In my option the best practice is to propagate delays down the block, but being sure to honor any layovers (i.e., a layover might be able to absorb small delays, which would result in the vehicle departing the layover stop on time).  IMHO early arrivals also shouldn't be propagated past stops with timepoint=1, although neither of these behaviors are currently specified in GTFS-rt, and as a result consumers will have different behavior.  

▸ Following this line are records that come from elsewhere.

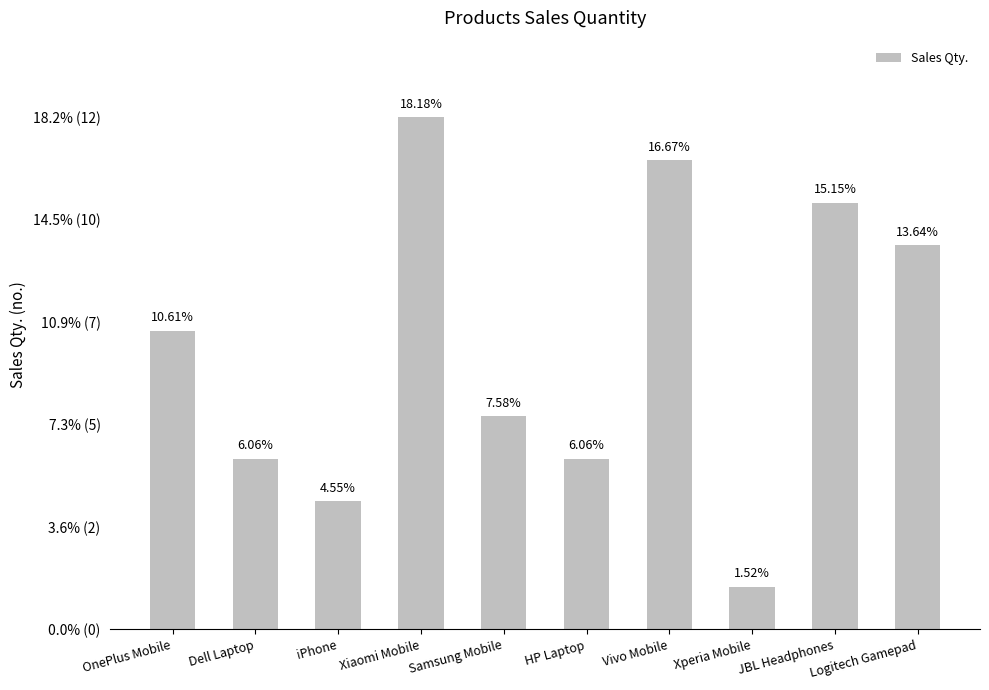

Which label corresponds to the smallest value in the chart?

Xperia Mobile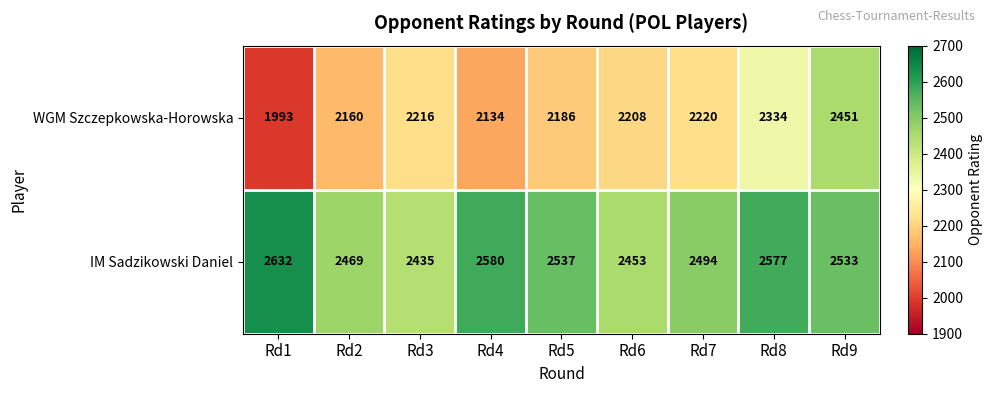

Rank the series by their maximum value, from lowest to highest.

WGM Szczepkowska-Horowska, IM Sadzikowski Daniel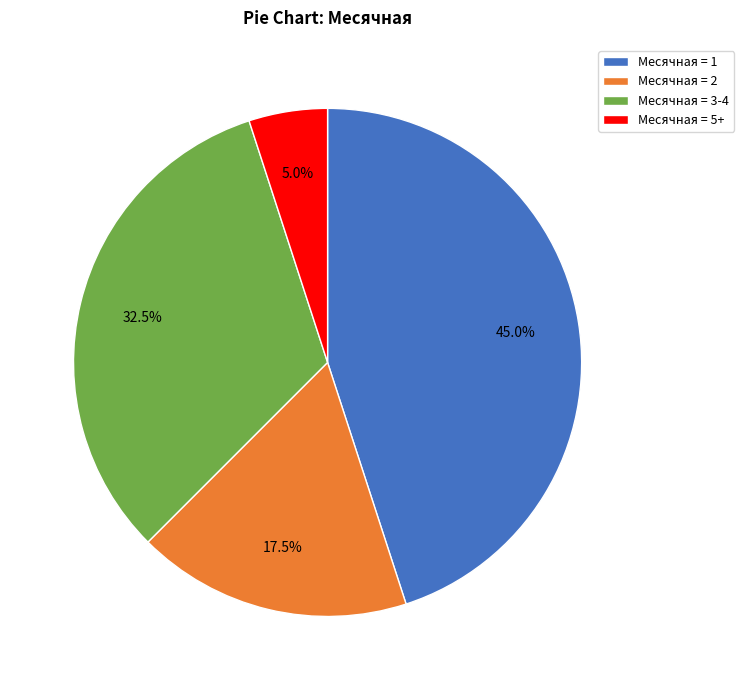

Which slice is the smallest?

Месячная = 5+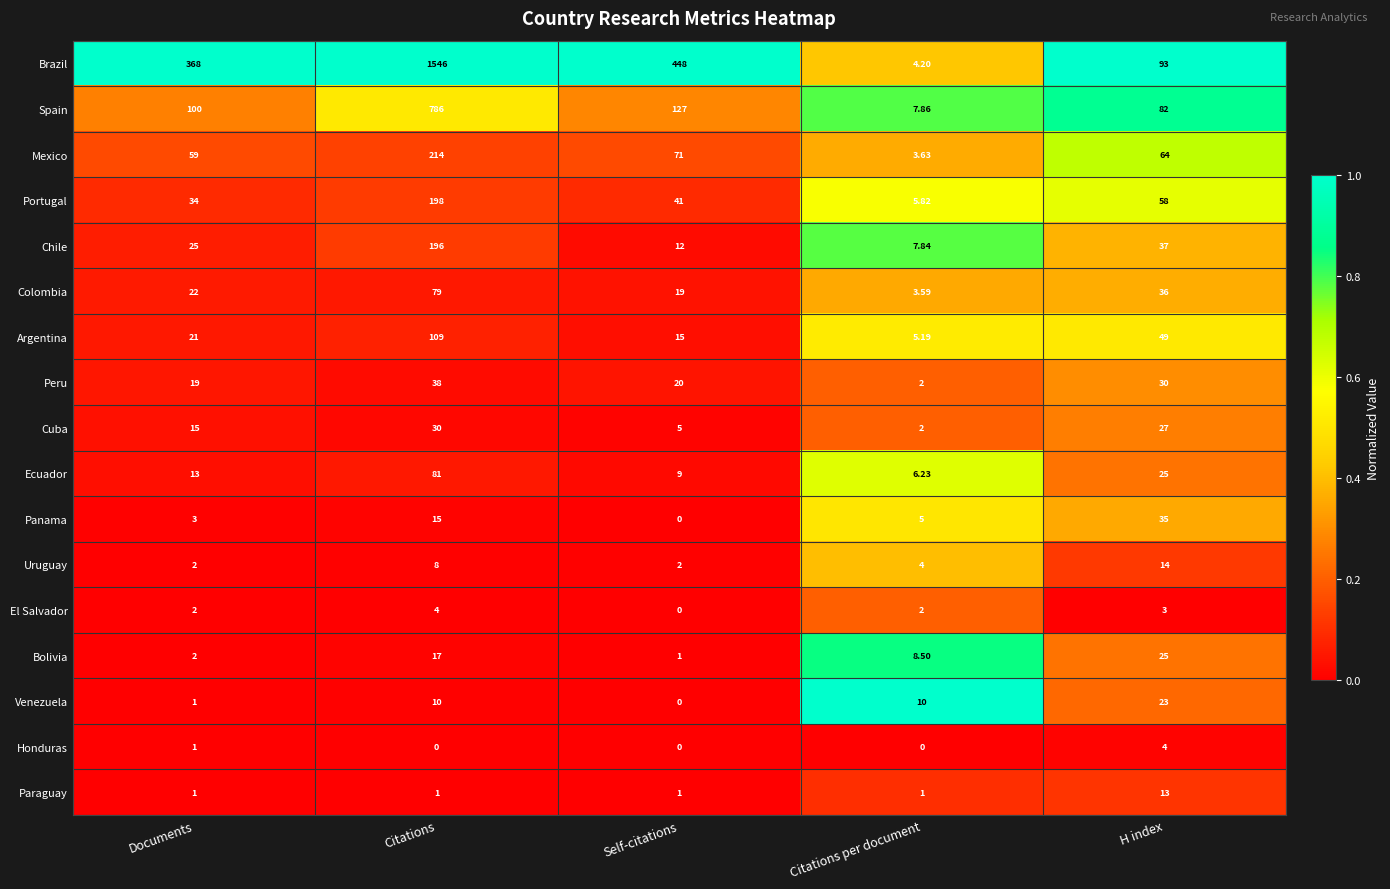

Between Documents and Self-citations, which series saw the biggest shift?

Brazil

For example, OneBusAway (https://onebusaway.org/) propagates delays across blocks in the same trips, but OpenTripPlanner (http://www.opentripplanner.org/) does not.  We're using OTP for trip planning within OneBusAway, and we'd like to change OTP to match the behavior of OBA and propagate delays across trips in the same block.  We're finding that often we know a bus is running really late (e.g., 20 minutes), and a user tries to plan a journey for a trip further down the block, but OTP prevents that real-time delay from showing up in the user's trip plan until the vehicle actually running that trip.  So we show no real-time info until only a few minutes before the bus will actually arrives, at which point we suddenly show a huge delay.